UN vote to end Ghouta carnage Death toll reaches 500 in Syrian enclave described as ‘hell on earth’
NEW YORK: The UN Security Council adopted a resolution on Saturday demanding a 30-day truce in Syria to allow aid deliveries and medical evacuations with the support of Syrian ally Russia after a flurry of last-minute negotiations.
New airstrikes on the opposition enclave of Eastern Ghouta on Saturday took the civilian death toll from seven days of devastating bombardment to more than 500.
A total of 127 children figure among the 513 dead in the bombing campaign that the regime launched last Sunday on the enclave just outside Damascus, the Syrian Observatory for Human Rights said.

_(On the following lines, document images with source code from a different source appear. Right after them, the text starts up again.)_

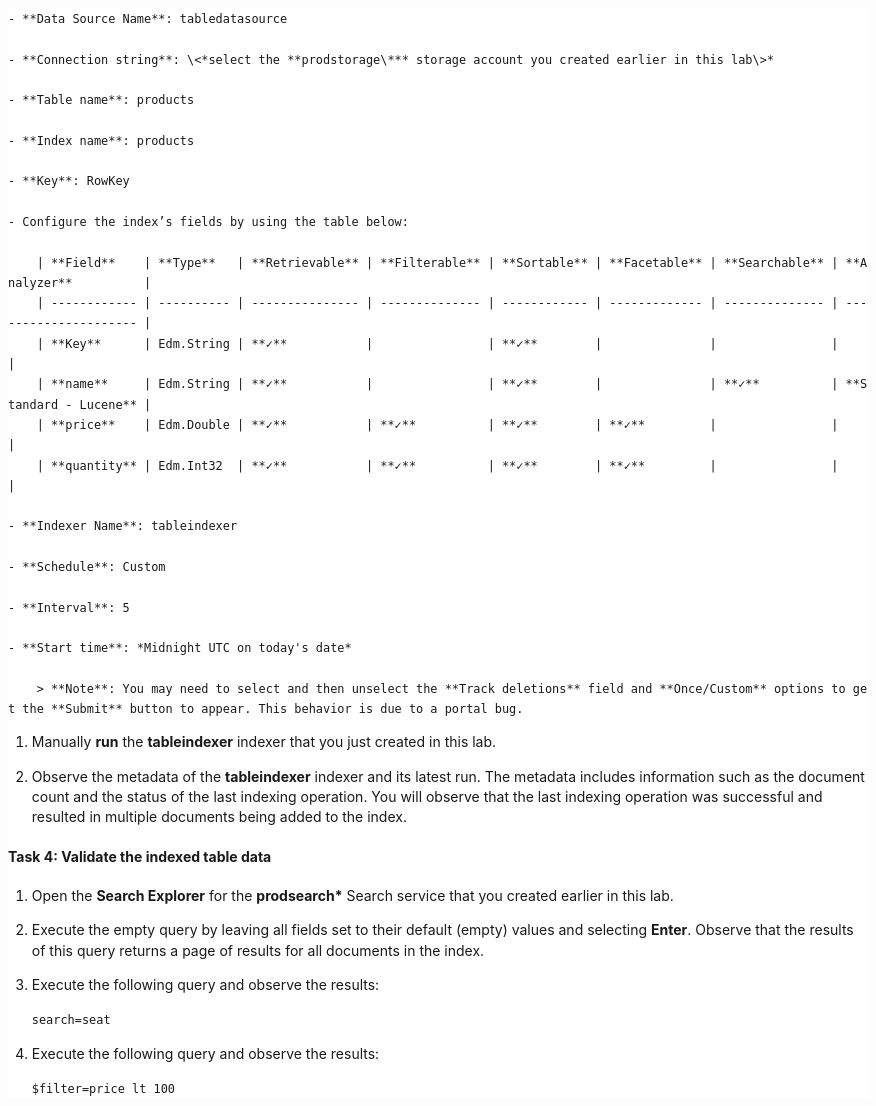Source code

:     - **Data Source Name**: tabledatasource

    - **Connection string**: \<*select the **prodstorage\*** storage account you created earlier in this lab\>*

    - **Table name**: products

    - **Index name**: products

    - **Key**: RowKey

    - Configure the index’s fields by using the table below:

        | **Field**    | **Type**   | **Retrievable** | **Filterable** | **Sortable** | **Facetable** | **Searchable** | **Analyzer**          |
        | ------------ | ---------- | --------------- | -------------- | ------------ | ------------- | -------------- | --------------------- |
        | **Key**      | Edm.String | **✓**           |                | **✓**        |               |                |                       |
        | **name**     | Edm.String | **✓**           |                | **✓**        |               | **✓**          | **Standard - Lucene** |
        | **price**    | Edm.Double | **✓**           | **✓**          | **✓**        | **✓**         |                |                       |
        | **quantity** | Edm.Int32  | **✓**           | **✓**          | **✓**        | **✓**         |                |                       |

    - **Indexer Name**: tableindexer

    - **Schedule**: Custom

    - **Interval**: 5

    - **Start time**: *Midnight UTC on today's date*

        > **Note**: You may need to select and then unselect the **Track deletions** field and **Once/Custom** options to get the **Submit** button to appear. This behavior is due to a portal bug.

1.  Manually **run** the **tableindexer** indexer that you just created in this lab.

1.  Observe the metadata of the **tableindexer** indexer and its latest run. The metadata includes information such as the document count and the status of the last indexing operation. You will observe that the last indexing operation was successful and resulted in multiple documents being added to the index.

#### Task 4: Validate the indexed table data

1.  Open the **Search Explorer** for the **prodsearch\*** Search service that you created earlier in this lab.

1.  Execute the empty query by leaving all fields set to their default (empty) values and selecting **Enter**. Observe that the results of this query returns a page of results for all documents in the index.

1.  Execute the following query and observe the results:


    ```
    search=seat
    ```

1.  Execute the following query and observe the results:


    ```
    $filter=price lt 100
    ```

The Britain-based monitor of the war said at least 35 civilians were killed in Saturday’s strikes, including eight children. A night of heavy bombardment sparked fires in residential districts, it said.
The observatory has said the airstrikes are being carried out by Syrian and Russian forces. Moscow, which intervened militarily in support of its Damascus ally in 2015, has denied any direct involvement in the Eastern Ghouta bombardment.
World leaders have expressed outrage at the plight of civilians in Eastern Ghouta, which UN chief Antonio Guterres called “hell on earth,” but have so far been powerless to halt the bloodshed.
US President Donald Trump on Friday said Russia’s recent actions in Syria were a “disgrace.”
“Today we are going to see if Russia has a conscience,” US Ambassador Nikki Haley said earlier as she went into the council chamber.
Control of Eastern Ghouta is shared between two main radical factions, while Syria’s former Al-Qaeda affiliate is also present, and Russia insists there can be no ceasefire with the terrorists or their allies.
Russia has been pressing for a negotiated withdrawal of fighters and their families like the one that saw the regime retake full control of second city Aleppo in December 2016. But all three opposition groups have refused.